Войнааа. Войнааа. Войнааааа. Катился набат от вершины Дона до самого устьица и эхом возвращался обратно…
Под стенами куреня тесно от гостей. Не продохнуть. Яркими, разноцветными пятнами кружатся наряды. Ступени всхода скрипят под сапогами и туфельками снующих туда-сюда станичников. Кто бутыль тащит, кто тарелки с закуской. Радость светится на подрумяненных молодым вином лицах. Широкой рекой веселых песен разлилась по улице разгульная, богатая свадьба. Сегодня праздник, а назавтра уходить. Уходить, чтобы на своей шкуре узнать, каково оно, в лаве да на картечь.

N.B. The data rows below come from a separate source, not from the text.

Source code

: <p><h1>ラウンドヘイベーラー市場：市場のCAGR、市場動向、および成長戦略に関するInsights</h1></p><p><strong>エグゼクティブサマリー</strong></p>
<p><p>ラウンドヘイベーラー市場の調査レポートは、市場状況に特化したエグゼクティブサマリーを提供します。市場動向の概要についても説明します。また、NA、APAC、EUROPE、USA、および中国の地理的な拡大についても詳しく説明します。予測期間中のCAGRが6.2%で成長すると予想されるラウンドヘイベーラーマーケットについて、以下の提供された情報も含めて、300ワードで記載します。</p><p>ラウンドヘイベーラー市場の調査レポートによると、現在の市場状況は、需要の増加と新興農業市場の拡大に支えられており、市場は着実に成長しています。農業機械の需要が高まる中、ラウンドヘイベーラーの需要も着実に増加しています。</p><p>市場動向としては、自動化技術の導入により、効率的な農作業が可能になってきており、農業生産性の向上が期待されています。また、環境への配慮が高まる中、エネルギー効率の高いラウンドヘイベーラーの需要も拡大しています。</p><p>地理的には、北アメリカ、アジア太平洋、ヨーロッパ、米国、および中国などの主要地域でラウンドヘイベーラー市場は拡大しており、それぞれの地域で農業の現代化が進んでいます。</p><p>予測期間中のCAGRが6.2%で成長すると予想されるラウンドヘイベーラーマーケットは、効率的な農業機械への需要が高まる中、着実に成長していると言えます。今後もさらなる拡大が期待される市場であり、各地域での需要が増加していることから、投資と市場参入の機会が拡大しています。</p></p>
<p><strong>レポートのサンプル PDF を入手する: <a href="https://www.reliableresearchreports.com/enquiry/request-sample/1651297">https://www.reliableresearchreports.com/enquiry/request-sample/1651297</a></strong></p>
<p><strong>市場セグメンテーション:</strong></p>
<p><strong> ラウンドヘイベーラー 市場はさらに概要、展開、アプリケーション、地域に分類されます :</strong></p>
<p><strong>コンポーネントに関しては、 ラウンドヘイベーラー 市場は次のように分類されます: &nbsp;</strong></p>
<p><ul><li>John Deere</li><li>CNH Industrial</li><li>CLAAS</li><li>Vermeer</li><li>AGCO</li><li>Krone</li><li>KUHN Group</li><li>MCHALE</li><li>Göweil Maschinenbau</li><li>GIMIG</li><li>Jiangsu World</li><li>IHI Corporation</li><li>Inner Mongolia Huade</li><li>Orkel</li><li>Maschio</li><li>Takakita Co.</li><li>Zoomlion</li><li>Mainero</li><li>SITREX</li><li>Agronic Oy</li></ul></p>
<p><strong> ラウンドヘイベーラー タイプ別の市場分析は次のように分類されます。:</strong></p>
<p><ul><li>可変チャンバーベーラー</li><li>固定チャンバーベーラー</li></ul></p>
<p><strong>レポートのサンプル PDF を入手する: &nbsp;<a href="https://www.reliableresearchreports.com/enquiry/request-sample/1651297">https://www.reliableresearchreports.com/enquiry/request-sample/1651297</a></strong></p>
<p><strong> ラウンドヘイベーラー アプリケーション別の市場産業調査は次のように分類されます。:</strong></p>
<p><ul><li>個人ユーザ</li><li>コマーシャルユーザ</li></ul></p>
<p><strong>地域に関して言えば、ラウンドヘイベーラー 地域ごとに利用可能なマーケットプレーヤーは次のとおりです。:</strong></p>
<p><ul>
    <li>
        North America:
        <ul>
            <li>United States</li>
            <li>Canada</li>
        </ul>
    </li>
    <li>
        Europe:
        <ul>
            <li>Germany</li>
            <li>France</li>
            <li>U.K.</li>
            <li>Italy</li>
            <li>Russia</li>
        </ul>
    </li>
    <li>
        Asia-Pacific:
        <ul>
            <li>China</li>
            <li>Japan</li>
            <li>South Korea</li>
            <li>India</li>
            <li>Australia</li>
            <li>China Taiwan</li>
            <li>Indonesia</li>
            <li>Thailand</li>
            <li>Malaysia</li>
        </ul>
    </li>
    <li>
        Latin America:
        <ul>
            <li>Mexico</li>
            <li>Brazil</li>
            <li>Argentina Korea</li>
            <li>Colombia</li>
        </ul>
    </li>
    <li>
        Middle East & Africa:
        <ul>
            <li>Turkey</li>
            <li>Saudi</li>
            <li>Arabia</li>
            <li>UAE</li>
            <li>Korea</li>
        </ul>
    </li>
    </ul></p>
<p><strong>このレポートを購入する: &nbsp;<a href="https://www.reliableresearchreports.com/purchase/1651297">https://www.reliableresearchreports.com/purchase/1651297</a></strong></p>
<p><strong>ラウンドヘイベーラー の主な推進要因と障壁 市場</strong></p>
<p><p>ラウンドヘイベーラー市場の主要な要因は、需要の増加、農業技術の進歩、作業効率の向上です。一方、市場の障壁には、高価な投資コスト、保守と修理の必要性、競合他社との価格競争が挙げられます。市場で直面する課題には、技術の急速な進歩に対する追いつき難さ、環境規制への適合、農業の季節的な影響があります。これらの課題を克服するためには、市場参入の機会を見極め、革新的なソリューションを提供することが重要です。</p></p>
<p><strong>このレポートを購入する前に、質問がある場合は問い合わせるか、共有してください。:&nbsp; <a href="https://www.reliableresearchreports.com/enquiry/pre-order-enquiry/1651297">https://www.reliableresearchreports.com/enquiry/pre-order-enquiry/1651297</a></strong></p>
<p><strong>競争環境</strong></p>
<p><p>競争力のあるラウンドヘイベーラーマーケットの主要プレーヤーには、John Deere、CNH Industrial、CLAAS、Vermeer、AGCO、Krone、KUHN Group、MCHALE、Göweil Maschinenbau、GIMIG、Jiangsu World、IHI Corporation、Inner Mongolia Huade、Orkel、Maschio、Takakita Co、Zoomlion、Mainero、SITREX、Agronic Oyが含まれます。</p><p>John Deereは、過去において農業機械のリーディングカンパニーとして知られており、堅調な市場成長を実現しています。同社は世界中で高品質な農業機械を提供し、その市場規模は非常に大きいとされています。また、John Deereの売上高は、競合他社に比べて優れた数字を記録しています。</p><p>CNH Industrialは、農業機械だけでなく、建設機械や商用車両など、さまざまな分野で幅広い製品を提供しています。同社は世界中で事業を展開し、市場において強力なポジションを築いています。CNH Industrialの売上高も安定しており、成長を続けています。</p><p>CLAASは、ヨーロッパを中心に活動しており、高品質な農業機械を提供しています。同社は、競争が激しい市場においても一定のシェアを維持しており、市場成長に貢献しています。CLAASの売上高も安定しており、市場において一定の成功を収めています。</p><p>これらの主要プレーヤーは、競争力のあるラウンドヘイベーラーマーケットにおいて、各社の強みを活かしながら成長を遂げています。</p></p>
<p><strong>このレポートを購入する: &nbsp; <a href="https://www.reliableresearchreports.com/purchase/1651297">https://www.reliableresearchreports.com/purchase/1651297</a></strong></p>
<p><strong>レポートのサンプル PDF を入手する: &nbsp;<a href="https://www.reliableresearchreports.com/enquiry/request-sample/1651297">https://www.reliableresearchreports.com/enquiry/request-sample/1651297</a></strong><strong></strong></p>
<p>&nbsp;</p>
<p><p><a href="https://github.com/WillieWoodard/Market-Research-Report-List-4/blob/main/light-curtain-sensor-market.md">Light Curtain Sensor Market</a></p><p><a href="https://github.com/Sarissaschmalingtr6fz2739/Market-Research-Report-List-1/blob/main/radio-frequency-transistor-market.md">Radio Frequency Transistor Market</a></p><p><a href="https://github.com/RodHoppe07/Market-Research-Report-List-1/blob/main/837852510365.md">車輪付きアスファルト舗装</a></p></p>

Василий, схоронившись в саду среди яблонь, правил шашку. Каленый клинок за свои полторы сотни лет пробовал всякую кровь. И француза, и турка, и чечена. Теперь вот присудили германца. Кое-где пролегли по нему царапины, где-то выщербила его вражья сталь, но он не тускнел, как не тускнеет казацкая слава. И добро бы передать эту славу дальше, да Бог сыновей не дал. Дочки нынче все замужние. Знать роду конец…
Тихо шуршали на ветру пожелтевшие листья. Василь слышал только их, медленно проходя меж стволов. Касался влажной коры руками. Прощался. Потом, сторонясь толпы, присел, привалившись спиной к каменной стене куреня, чтобы как в детстве почувствовать тепло, бережно хранимое известняком.
Давно отгуляла свадьба. Заросли окопы войны, с которой не вернулся дед Василий. Чужая рука вырубила его яблони. А станица со всем ее многоцветьем вдруг стала серым дачным поселком. Дяревней. Мир изменился. Но память, накрепко впаянная в прогретый солнцем, битый ветром и снегом камень старых куреней, жива и по сей день. Жива, пока есть те, кто хочет ее принять. Жива, покуда есть в ней надобность. А вместе с ней жив и дух казачий. Пока еще жив.
Тем, кто не слышит. Тем, кому все равно. Тем, кто на костях наших дедов строит коттеджи и пасет своих баранов. Говорю – помните, сукины дети, на чьей земле вы живете. Помните и уважайте отдавших ей свои жизни. Иначе однажды она вспыхнет под вашими ногами.